Цицерон поднял свой бокал, и мы, последовав его примеру, тоже, но я невольно вспомнил последнюю фразу, сказанную ему Луцием: «Слова, слова, слова… Настанет ли когда-нибудь конец твоим фокусам?»
Позже, когда все разошлись – гости по домам, а домочадцы по кроватям, Цицерон, подложив руки под голову, лежал на спине и глядел на звезды. Я же тихо сидел на лежанке напротив, держа наготове свои таблички – на тот случай, если понадобится что-нибудь записать.
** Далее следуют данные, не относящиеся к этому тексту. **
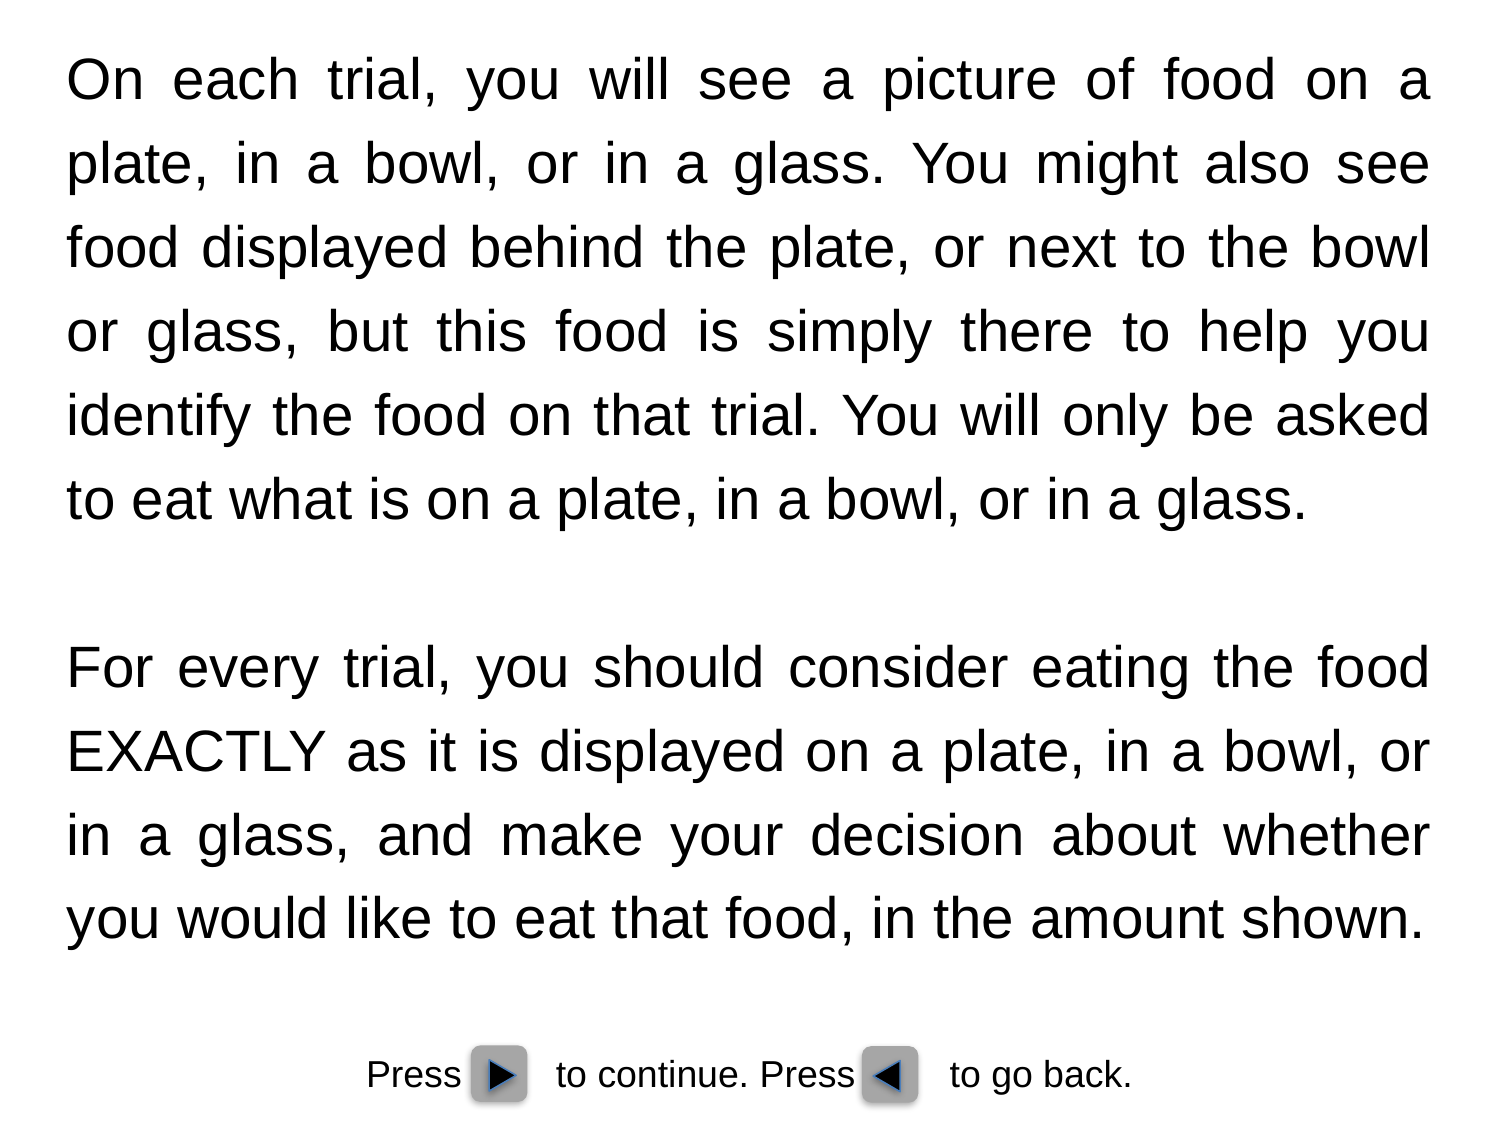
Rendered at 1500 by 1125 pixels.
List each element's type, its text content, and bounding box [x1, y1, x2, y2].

Я пытался не заснуть, но ночь была теплой, а я очень устал, и после того как я клюнул носом в четвертый или пятый раз, Цицерон посмотрел на меня и сказал, чтобы я шел спать.
– Ты теперь – личный секретарь человека, избранного консулом, – проговорил он. – Твой разум должен быть таким же острым, как твое перо.
Я поднялся, чтобы уйти, а Цицерон вернулся к созерцанию ночного небосвода.
– Как оценят нас последующие поколения, а, Тирон? – вдруг вновь заговорил он. – Вот – единственно важный вопрос для любого государственного деятеля. Но есть еще одна штука: для того, чтобы они могли судить о нас, они должны нас помнить.